Saved data entries

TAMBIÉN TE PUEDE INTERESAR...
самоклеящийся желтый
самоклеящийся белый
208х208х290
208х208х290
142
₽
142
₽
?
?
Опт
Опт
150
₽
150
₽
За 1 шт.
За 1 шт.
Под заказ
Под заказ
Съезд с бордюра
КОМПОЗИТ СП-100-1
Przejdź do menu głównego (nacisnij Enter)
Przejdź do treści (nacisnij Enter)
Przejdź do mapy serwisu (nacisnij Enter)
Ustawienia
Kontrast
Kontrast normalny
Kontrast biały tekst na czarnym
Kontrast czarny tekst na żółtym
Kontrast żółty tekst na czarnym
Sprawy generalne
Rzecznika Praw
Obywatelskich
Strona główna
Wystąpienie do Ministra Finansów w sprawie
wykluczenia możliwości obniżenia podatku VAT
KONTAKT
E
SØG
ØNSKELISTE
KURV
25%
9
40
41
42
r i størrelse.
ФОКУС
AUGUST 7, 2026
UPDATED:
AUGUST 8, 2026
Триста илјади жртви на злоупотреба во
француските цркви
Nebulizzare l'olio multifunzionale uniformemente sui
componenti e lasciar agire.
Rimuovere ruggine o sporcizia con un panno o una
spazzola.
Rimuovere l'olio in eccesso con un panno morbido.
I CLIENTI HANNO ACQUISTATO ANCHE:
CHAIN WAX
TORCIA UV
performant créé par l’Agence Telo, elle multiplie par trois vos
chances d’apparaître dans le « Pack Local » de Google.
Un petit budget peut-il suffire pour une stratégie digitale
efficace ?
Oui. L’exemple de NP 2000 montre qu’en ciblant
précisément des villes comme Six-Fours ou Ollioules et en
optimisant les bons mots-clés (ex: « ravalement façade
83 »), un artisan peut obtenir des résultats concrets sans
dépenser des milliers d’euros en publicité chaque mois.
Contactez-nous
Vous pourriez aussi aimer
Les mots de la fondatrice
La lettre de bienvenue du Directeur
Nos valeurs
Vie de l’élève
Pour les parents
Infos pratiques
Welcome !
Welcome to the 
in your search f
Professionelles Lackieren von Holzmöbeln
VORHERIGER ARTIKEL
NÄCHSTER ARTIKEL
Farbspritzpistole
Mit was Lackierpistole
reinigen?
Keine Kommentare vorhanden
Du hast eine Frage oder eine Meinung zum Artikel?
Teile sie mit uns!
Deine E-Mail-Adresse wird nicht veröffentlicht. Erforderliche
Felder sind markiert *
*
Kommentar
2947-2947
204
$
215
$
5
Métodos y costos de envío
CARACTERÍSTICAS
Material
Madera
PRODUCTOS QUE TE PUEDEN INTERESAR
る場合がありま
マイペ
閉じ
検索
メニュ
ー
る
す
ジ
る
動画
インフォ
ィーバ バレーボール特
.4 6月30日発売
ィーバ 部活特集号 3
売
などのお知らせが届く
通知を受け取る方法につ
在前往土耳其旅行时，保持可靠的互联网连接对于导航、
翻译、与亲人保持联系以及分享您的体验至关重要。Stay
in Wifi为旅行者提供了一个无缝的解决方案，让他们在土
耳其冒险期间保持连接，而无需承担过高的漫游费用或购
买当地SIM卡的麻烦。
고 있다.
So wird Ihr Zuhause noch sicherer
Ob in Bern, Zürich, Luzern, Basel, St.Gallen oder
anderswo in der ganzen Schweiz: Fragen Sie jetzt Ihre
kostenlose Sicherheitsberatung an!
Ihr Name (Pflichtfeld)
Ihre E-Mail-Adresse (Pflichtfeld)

Exercise directions: Only lines that include "Enter" belong in the answer; return them from the entries above.

Solution to the exercise:
Przejdź do menu głównego (nacisnij Enter)
Przejdź do treści (nacisnij Enter)
Przejdź do mapy serwisu (nacisnij Enter)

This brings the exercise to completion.